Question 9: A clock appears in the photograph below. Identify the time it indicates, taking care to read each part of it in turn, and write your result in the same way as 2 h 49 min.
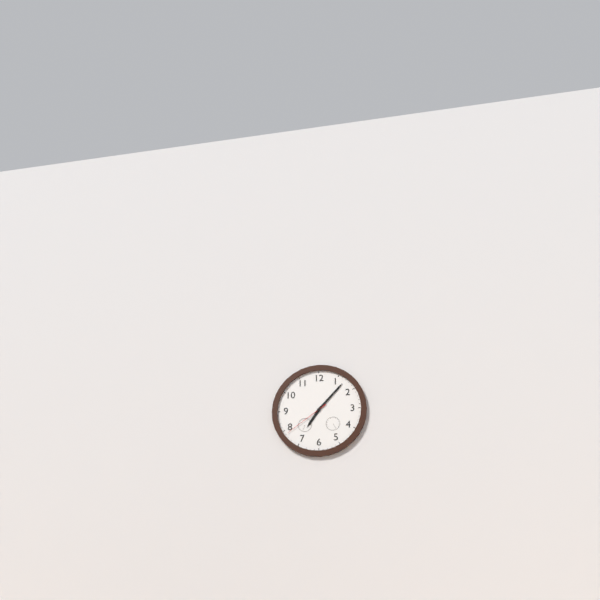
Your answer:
7 h 07 min
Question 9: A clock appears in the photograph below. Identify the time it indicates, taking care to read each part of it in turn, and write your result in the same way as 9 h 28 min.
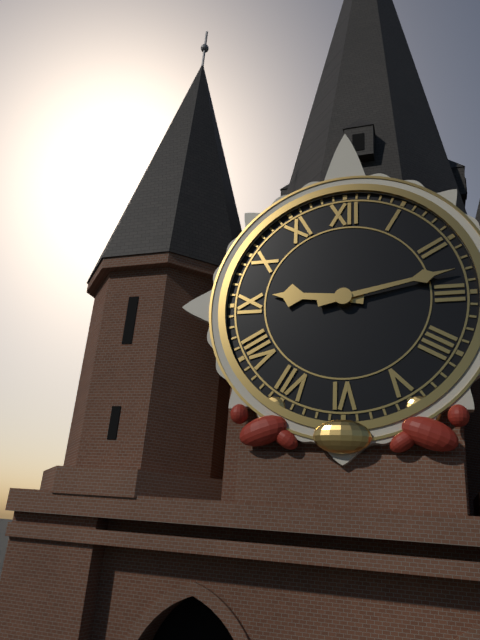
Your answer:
9 h 13 min
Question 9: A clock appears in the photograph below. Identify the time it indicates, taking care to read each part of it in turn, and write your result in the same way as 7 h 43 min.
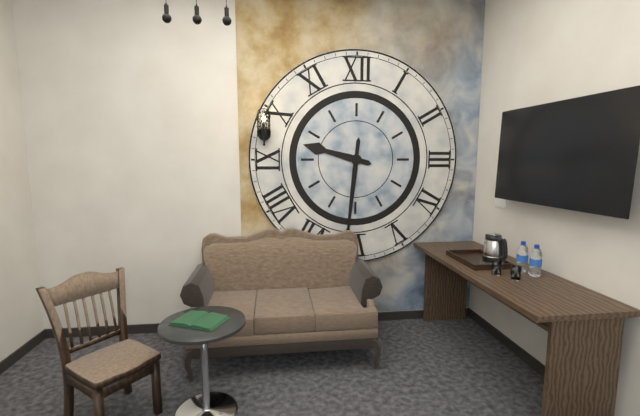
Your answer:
9 h 31 min
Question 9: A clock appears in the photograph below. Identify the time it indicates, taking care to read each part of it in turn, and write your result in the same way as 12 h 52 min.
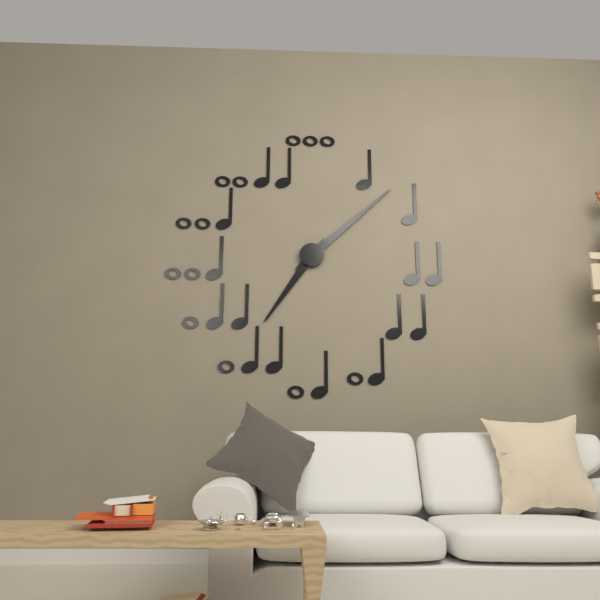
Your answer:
7 h 08 min
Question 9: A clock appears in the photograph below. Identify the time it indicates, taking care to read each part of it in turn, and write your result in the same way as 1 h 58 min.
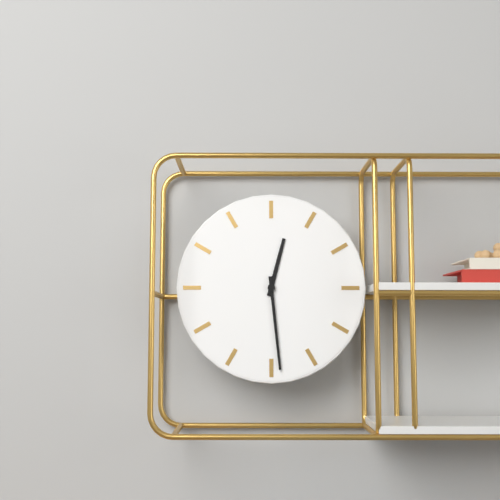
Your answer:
12 h 29 min
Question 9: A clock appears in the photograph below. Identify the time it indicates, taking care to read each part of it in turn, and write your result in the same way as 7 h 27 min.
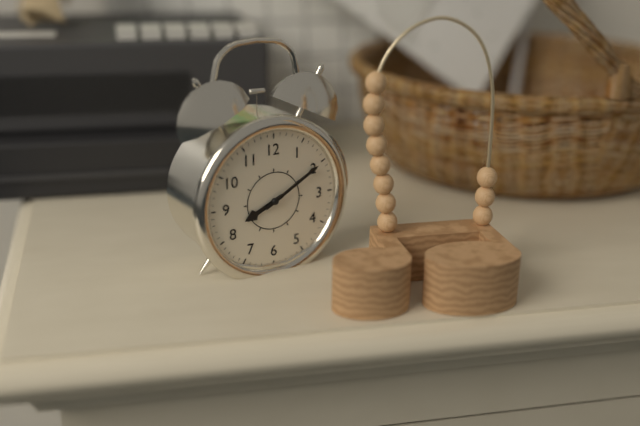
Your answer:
##########
EXERCISE DETAILS: Copy all the lines above word for word, leaving out the pictures.

THE ANSWER:
Question 9: A clock appears in the photograph below. Identify the time it indicates, taking care to read each part of it in turn, and write your result in the same way as 2 h 49 min.
Your answer:
7 h 07 min
Question 9: A clock appears in the photograph below. Identify the time it indicates, taking care to read each part of it in turn, and write your result in the same way as 9 h 28 min.
Your answer:
9 h 13 min
Question 9: A clock appears in the photograph below. Identify the time it indicates, taking care to read each part of it in turn, and write your result in the same way as 7 h 43 min.
Your answer:
9 h 31 min
Question 9: A clock appears in the photograph below. Identify the time it indicates, taking care to read each part of it in turn, and write your result in the same way as 12 h 52 min.
Your answer:
7 h 08 min
Question 9: A clock appears in the photograph below. Identify the time it indicates, taking care to read each part of it in turn, and write your result in the same way as 1 h 58 min.
Your answer:
12 h 29 min
Question 9: A clock appears in the photograph below. Identify the time it indicates, taking care to read each part of it in turn, and write your result in the same way as 7 h 27 min.
Your answer:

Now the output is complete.